To give a Milton birth, asked ages more.

But this great master is also subject to undue depreciation, as well as flattered by extravagant worship. I myself have been assured in a company composed of Professors of a German University, who were ardent admirers of Shakespeare, that within the sphere of their knowledge Milton was only regarded as of equal rank with Klopstock. It is not, I trust, either national vanity or religious prejudice, nor is it the mere wonder inspired by the wide range of his attainments and performances, which makes England claim that he should be numbered in the first class of epic poets; in that class of which Homer is the head, distinguished before all competitors by a clear and even a vast superiority.

It would be difficult to institute any satisfactory comparison between Milton and Homer; so different, so wanting in points of contact, are the characters partly of the men, and even much more of their works. Perhaps the greatest and the most pervading merit of the Iliad is, its fidelity and vividness as a mirror of man and of the visible sphere in which he lived, with its infinitely varied imagery both actual and ideal. But that which most excites our admiration in Milton is the elasticity and force of genius, by which he has travelled beyond the human sphere, and bodied forth to us new worlds in the unknown, peopled with inhabitants who must be so immeasurably different from our own race. Homer’s task was one, which admitted of and received what we may call a perfect accomplishment; Milton’s was an undertaking beyond the strength of man, incapable of anything more than faint adumbration, and one of which, the more elevated the spectator’s point of view, the more keenly he must find certain defects glare upon him. The poems of Milton give us reason to think that his conceptions of character were masculine and powerful; but the subject did not admit of their being effectually tested. For his nearest approaches to perfection in his art, we must look beyond his epics.

A comparison between Milton and Dante would be somewhat more practicable, but it would not accord with the composition of the group, which I shall here attempt to present, and which has Homer for its centre. On the other hand, Dante might, far better than Milton, be compared with Homer; for while he is in the Purgatorio and Paradiso far more heavenly than Milton, he is also throughout the Divina Commedia truly and profoundly human. He is incessantly conversant with the nature and the life of man; and though for the most part he draws us, as Flaxman has drawn him, in outline only, yet by the strength and depth of his touch he has produced figures, for example, Francesca and Ugolino, that have as largely become the common property of mankind, if not as Achilles and Ulysses, yet as Lear and Hamlet. Still the theological basis, and the extra-terrene theatre, of Dante’s poem remove him to a great distance from Homer, from whom he seems to have derived little, and with whom we may therefore feel assured he could have been but little acquainted.

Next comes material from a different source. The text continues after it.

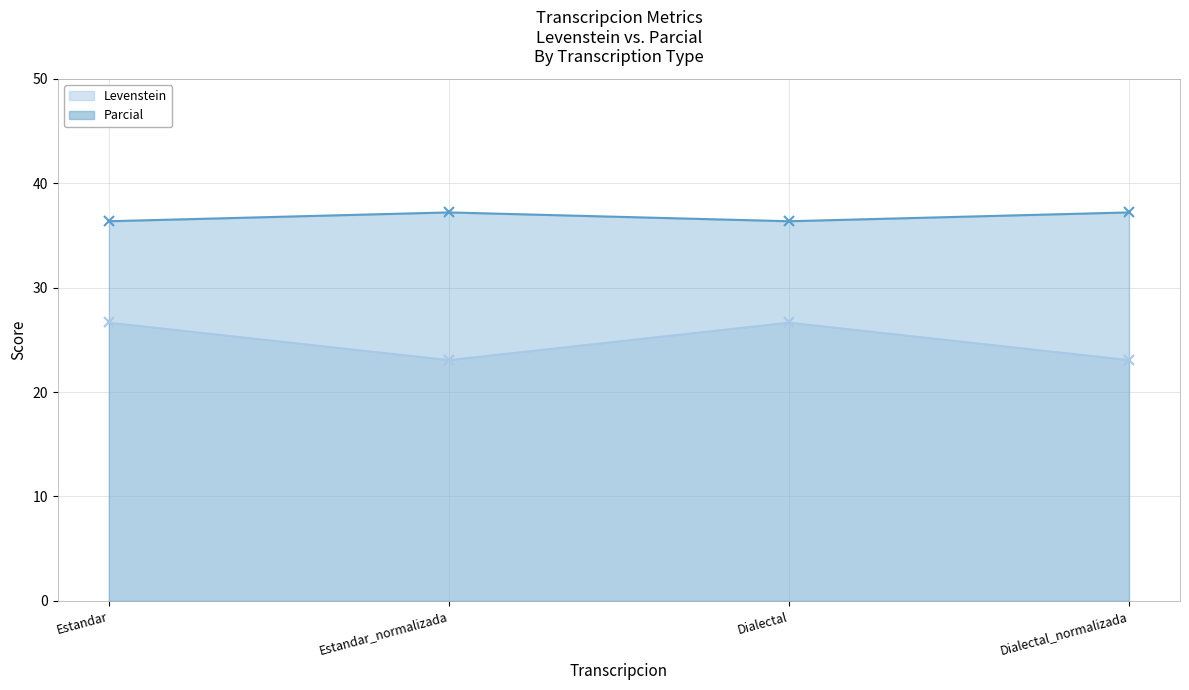

Which category has the lowest value in the Levenstein series?

Estandar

The poets, whom it is most natural to compare with Homer, are those who have supplied us in the greatest abundance with points of contact between their own orbits and his, and who at the same time are such manifest children of genius as to entitle them to the honour of being worsted in such a conflict. These conditions I presume to be most clearly fulfilled by Virgil and Tasso; and we may begin with the elder of the pair.

Perhaps Chapman has gone too far when he says ‘Virgil hath nothing of his own, but only elocution; his invention, matter, and form, being all Homer’s[876].’ Yet no small part of this sweeping proposition can undoubtedly be made good.

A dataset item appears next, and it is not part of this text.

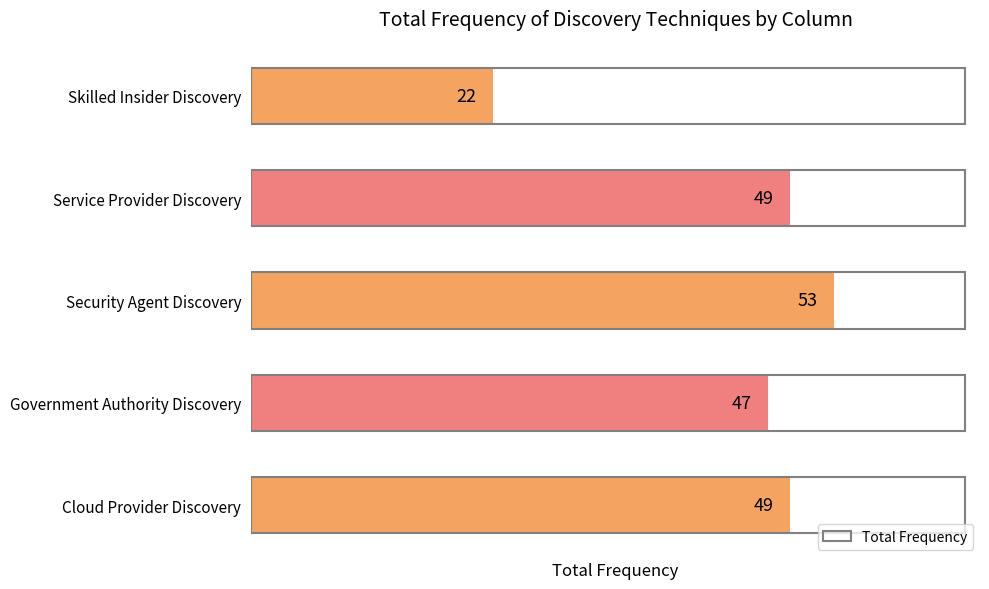

What is the approximate value at Service Provider Discovery?

49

With an extraordinary amount of admitted imitation and of obvious similarity on the surface, the Æneid stands, as to almost every fundamental particular, in the strongest contrast with the Iliad. As to metre, figures, names, places, persons and times, the two works, where they do not actually concur, stand in as near relations one to another, as seem to be attainable without absolute identity of subject; yet it may be doubted whether any two great poems can be named, which are so profoundly discordant upon almost every point that touches their interior spirit; upon everything that relates to the truth of our nature, to the laws of thought and action, and to veracity in the management of the higher subjects, such as history, morality, polity, and religion.